Lung sounds is correct. The nurse should plan to assess every client's pulmonary status. This includes lung sounds, respiratory effort, and skin color. Bowel sounds is correct. The nurse should plan to assess every client's bowel function. Auscultation is performed prior to palpation of the abdomen because palpation stimulates peristalsis, which can lead to an incorrect assessment of the client's baseline bowel motility. Measurement of abdominal girth is incorrect. The measurement of the abdominal girth is a specialized assessment that should be performed on clients who have an actual or potential problem that requires this action. It is not necessary to perform this assessment on all clients. Pedal pulses is correct. The nurse should plan to assess every client's cardiovascular status. This includes assessing capillary refill, pulses, and the presence of edema. Mental status is correct. The nurse should plan to assess the level of consciousness in every client to determine a baseline.

a nurse is planning to complete a physical assessment on a client. which of the following actions should the nurse plan to include?

Maintain client modesty by auscultating over the client's clothing. The nurse should always place the stethoscope directly against the client's skin when auscultating. Listening through clothing will alter the quality and type of sound.

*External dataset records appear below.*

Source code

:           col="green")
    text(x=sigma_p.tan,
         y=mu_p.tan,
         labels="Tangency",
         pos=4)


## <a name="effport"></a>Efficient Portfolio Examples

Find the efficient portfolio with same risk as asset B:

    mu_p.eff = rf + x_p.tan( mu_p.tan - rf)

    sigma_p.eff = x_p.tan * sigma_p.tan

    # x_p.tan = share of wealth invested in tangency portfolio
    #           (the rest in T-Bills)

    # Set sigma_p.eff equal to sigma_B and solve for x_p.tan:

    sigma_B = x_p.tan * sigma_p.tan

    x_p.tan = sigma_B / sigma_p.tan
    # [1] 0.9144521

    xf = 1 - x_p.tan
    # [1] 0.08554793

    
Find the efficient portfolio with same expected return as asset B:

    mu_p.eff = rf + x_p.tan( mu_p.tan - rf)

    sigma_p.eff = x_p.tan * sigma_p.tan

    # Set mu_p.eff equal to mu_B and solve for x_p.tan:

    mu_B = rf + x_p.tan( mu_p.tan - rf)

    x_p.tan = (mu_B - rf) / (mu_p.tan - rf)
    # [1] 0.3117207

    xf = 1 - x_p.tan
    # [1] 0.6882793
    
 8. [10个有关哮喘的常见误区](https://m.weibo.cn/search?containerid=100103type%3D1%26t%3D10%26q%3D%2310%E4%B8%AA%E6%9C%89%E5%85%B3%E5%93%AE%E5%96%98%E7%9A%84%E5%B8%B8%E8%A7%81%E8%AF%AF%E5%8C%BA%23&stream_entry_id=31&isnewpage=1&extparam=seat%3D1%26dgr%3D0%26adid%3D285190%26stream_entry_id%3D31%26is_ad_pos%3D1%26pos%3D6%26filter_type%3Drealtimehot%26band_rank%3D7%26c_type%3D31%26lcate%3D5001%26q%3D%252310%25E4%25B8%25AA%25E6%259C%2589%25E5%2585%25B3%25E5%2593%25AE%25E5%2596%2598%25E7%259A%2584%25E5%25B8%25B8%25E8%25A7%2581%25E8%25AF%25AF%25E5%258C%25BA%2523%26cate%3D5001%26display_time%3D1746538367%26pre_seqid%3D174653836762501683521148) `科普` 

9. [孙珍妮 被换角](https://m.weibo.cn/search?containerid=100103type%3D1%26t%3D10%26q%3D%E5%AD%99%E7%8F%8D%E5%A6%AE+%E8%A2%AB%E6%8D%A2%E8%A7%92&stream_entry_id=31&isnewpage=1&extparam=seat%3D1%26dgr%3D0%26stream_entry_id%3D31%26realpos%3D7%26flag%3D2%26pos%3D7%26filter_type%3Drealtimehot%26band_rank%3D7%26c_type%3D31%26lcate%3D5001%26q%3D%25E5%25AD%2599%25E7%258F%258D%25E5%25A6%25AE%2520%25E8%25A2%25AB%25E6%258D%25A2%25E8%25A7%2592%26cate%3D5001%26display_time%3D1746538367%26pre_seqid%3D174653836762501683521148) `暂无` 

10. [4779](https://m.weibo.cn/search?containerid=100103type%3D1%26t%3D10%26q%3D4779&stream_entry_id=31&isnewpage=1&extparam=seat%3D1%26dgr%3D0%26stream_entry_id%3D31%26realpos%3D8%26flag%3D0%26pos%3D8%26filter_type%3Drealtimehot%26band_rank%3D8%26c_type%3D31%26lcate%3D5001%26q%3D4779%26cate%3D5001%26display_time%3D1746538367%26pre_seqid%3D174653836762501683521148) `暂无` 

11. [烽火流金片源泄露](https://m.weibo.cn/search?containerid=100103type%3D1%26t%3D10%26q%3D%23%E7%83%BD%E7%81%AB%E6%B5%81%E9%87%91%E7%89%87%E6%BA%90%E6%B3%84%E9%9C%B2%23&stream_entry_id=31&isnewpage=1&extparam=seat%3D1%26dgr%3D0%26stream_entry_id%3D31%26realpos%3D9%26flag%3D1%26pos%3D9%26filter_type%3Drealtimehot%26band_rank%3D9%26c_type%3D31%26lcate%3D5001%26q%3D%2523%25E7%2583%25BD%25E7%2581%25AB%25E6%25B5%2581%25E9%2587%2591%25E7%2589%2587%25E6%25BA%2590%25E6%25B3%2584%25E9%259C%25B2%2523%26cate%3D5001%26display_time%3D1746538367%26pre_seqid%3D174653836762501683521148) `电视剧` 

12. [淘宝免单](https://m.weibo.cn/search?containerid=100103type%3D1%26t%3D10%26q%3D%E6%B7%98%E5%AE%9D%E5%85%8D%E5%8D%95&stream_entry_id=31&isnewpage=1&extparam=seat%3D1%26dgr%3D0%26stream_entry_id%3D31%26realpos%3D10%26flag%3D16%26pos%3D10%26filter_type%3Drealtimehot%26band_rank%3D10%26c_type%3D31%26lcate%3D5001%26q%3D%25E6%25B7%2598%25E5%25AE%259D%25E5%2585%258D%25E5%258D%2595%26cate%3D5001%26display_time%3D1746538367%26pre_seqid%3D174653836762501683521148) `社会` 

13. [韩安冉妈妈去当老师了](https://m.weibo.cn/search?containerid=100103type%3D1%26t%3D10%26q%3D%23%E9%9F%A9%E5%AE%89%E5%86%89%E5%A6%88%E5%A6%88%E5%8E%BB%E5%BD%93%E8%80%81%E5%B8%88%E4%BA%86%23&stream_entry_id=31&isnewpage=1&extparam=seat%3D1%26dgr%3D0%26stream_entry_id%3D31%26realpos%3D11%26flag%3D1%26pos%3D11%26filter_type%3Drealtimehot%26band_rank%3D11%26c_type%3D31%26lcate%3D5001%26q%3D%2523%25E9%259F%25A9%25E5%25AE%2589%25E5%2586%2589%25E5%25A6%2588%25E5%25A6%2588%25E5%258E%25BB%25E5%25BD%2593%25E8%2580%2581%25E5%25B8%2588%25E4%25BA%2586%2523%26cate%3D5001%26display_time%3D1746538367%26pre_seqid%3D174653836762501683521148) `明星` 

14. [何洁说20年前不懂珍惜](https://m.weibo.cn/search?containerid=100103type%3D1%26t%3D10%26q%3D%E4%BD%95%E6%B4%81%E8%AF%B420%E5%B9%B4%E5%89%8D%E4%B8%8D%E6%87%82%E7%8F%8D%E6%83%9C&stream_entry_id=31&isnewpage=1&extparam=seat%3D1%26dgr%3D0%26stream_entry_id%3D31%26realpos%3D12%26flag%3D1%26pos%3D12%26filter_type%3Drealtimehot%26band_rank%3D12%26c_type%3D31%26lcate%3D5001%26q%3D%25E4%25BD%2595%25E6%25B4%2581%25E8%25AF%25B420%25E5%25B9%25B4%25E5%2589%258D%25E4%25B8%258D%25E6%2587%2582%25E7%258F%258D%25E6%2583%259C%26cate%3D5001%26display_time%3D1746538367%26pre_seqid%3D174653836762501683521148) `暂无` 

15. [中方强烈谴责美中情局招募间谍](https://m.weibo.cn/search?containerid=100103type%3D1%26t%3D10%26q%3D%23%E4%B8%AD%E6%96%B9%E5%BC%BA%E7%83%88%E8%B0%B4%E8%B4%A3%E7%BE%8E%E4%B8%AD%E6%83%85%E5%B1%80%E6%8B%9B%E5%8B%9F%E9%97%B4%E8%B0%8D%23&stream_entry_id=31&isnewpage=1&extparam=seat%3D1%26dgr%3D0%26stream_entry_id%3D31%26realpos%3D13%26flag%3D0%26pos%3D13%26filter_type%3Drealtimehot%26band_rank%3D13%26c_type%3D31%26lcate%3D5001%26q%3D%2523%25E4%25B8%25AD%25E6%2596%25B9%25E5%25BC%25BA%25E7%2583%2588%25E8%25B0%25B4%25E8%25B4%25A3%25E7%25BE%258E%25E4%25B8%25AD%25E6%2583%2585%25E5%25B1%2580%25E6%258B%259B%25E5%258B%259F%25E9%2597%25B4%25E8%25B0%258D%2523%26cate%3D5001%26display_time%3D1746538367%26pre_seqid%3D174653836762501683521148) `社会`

Include the nurse's interpretation when recording objective information. Documentation of objective findings should be clear, concise, and factual. They should reflect what the nurse sees, hears, feels, and smells. The documentation should not reflect the nurse's interpretation of the findings. Perform the assessment in the same order. The nurse might need to vary the order of the assessment depending on the severity of the client's manifestations. If the client is acutely ill, the nurse should first assess the body system that is most likely to present with findings outside the expected range. Use quotation marks when documenting client statements. Statements made by the client are considered subjective data. Pertinent statements should reflect the client's exact words and always be recorded within quotation marks.

a nurse is performing an assessment of a client's lower extremities. Which of the following actions should the nurse include in this assessment?

Palpate the strength of the brachial pulses. The nurse should palpate the strength of the femoral, popliteal, posterior tibial, and dorsalis pedis pulses bilaterally. The brachial pulse is located in the arm. Observe the client's gait as they walk across a room. The nurse should observe the client's gait when assessing their general appearance. The nurse should note if the client's movements are smooth and coordinated with the arms swinging freely, if their foot placement is accurate, and if the they can balance independently. Use a sharp pin to assess for sensation on the sole of the client's foot. Sensory nerve function should be assessed using a paper clip or cotton swab. The nurse should assess this function in an area where the skin is sensitive or thin. The skin on the bottom of the foot and the heel is thickened and might not accurately reflect nerve function. Inspect the pattern of hair distribution. An absence of hair on the lower legs can indicate the presence of inadequate circulation to the lower extremities and should be noted.